Pour un sujet de 45 minutes, il faut prendre un angle. Il n’est pas possible d'enquêter sur l’ensemble des Ehpad pour un sujet de trois quarts d’heure. Il nous semblait qu’il y avait un sujet spécifique à faire sur les Ehpad lucratifs. On sait, par exemple, que le chiffre d’affaires du groupe Orpéa a augmenté de 61 % en trois ans. Mais c’est vrai qu’il serait également  intéressant de faire un reportage sur les Ehpad publics.

 

Vous expliquez dans le reportage que les deux grands groupes Orpéa et Korian ont refusé de répondre à vos questions. Quelles ont été les raisons invoquées ?

En effet, nous souhaitions interviewer un directeur de ces établissements et pouvoir filmer dans un établissement. Les grands groupes nous ont indiqué qu’ils ne souhaitaient pas répondre à nos questions. C’est dommage car le principe du contradictoire est important dans notre travail. Heureusement que la représentante du Synerpa a accepté de répondre à nos questions sur le plateau d’Envoyé spécial après la diffusion du reportage.   

 

Votre sujet met en évidence le manque criant de personnel soignant. Sauf que ce poste dépend de financements qui ne sont pas de la responsabilité directe des établissements, mais de la sécurité sociale…

Je connais l’argument qui m’a souvent été servi. Le problème, c’est qu’il n’est pas exact. Cinq sources différentes dont deux ARS m’ont expliqué que les établissements peuvent, s’ils le veulent, financer du personnel soignant sur leur budget propre. Je sais que certains Ehpad ont ainsi financé une infirmière de nuit. A ma connaissance, ils n’appartiennent pas aux groupes Korian ou Orpéa.  

 

Les établissements ont en revanche toute latitude pour agir sur les conditions de vie et la nourriture des résidents. Le coût très réduit des repas (un peu plus de 4 € par jour) est-il une règle générale chez Orpéa ?

Je ne peux l’affirmer car je n’ai pas d’éléments, faute d’avoir pu rencontrer les responsables d’Orpéa. Mais j’ai recueilli énormément de témoignages disant que la nourriture n’est pas à la hauteur du prix payé par les usagers. Est-il normal de ne consacrer chaque jour que 4 à 5 euros à la nourriture quand on paye chaque mois 3 500 euros ?

 

Ne craignez-vous pas de participer, même involontairement, à "l’Ehpad bashing" alors même que les personnels se battent pour la reconnaissance de leur métier ?

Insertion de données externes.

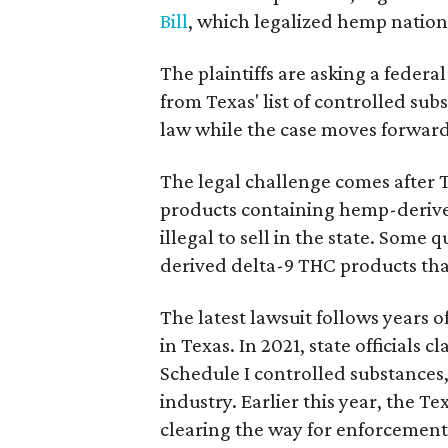
Bill
, which legalized hemp natio
The plaintiffs are asking a fede
from Texas' list of controlled su
law while the case moves forward
The legal challenge comes after 
products containing hemp-derive
illegal to sell in the state. Som
derived delta-9 THC products tha
The latest lawsuit follows years 
in Texas. In 2021, state officials
Schedule I controlled substance
industry. Earlier this year, the T
clearing the way for enforcement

"Ehpad bashing"… je ne comprends pas ce terme. Je trouve qu’il n’y a pas tant que cela d'enquêtes sur les Ehpad. Il faut bien voir que notre reportage ne prend pas pour cible le travail des soignants mais un système économique. D’ailleurs, énormément de soignants disent la même chose. Voilà pourquoi nous avons interviewé l'un d’entre eux qui explique que sa formation lui avait appris à travailler autrement que ce qu’il fait tous les jours.

 

Que faudrait-il faire pour contrôler la qualité de l’accompagnement des Ehpad ?

Il est faux de dire que les établissements ne sont pas contrôlés. C’est une responsabilité des ARS. Mais il n’y a manifestement pas assez de contrôles. Il serait important de mettre son nez dans les Ehpad pour qu’ils ne restent pas des mondes fermés. Il faut une volonté politique pour consacrer plus d’argent dans les Ehpad.

 

Quelles ont été les réactions après la diffusion du reportage ?

Nous avons reçu un nombre impressionnant de messages, tous positifs, qui nous disaient souvent merci. Pour ma part, je voudrais remercier les soignants, l’ancien directeur d’établissement et les familles qui ont eu le courage de témoigner. J’ai constaté au cours de cette enquête combien les familles craignaient de parler aux journalistes par peur de représailles sur leur parent. Cela a été une surprise pour moi.